Aprendo a ser brasileiro. Aqui, bem longe de casa. Só assim tão longe dá pra ver o Brasil como um todo, porque ele é grande, rico, cheio de cultura, história, vida, energia, paixão. Também no berço, aprendemos que as nossas universidades são sempre piores que as européias, que a tecnologia deles é sempre melhor que a nossa, que se comparada a educação e até mesmo a inteligência deles não temos chance, essas coisas. Esse post não pretende de forma alguma esconder aquilo que temos de melhorar. Por outro lado, que rico sou eu por ser brasileiro e como foi/é importante conhecer o longe pra falar do perto.
Aqui fora os estereópicos típicos são muito fortes. É chato responder sempre se jogo futebol e pulo carnaval, até porque sou reserva na pelada e do carnaval eu pulo fora. É chato responder perguntas sobre a "fartura" das mulheres brasileiras, tentar traduzir letra de funk e dizer que moro em Belo Horizonte, e não no Rio ou em São Paulo. Mas isso é o que se vende aqui, e o(a) vendedor(a) costuma ser brasileiro. Paciência..
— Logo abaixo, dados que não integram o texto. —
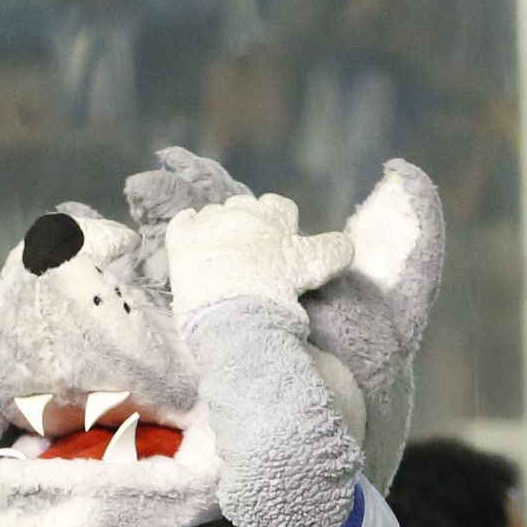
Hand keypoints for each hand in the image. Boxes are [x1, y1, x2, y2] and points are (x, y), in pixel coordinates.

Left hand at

Aprendo a ser brasileiro. Nunca gostei tanto de música brasileira, como gosto agora. Nunca gostei tanto da comida brasileira, de misturar arroz, batata, macarrão e todos os outros carboidratos juntos, de comer mexido e tomar suco e café com açucar, como gosto agora. Vou sentir falta da água quente da pia da cozinha daqui, mas sinto mais falta ainda da água gelada da cachoeira que está a 1h de casa. Nunca gostei tanto, como agora, de um abraço brasileiro, de um aperto de mão brasileiro, com força, sem jeito, verdadeiro. Como agora, nunca gostei tanto do improviso brasileiro, de pensar num plano B, C, de não planejar, fazer. Nunca, como agora, gostei tanto de sorrir, falar alto, de dançar, chegar atrasado.
A ser brasileiro, aprendo. A falar brasileiro, português brasileiro. A cantar brasileiro, a ter jeitinho e sotaque brasileiro, ainda que fale alemão. A Alemanha é um sonho, me arrependeria amargamente se pra cá não tivesse viajado. Mas o que torna esse intercâmbio tão especial é ter a passagem de volta pra casa comprada. Como vai ser bom voltar pra casa, como é bom ser brasileiro.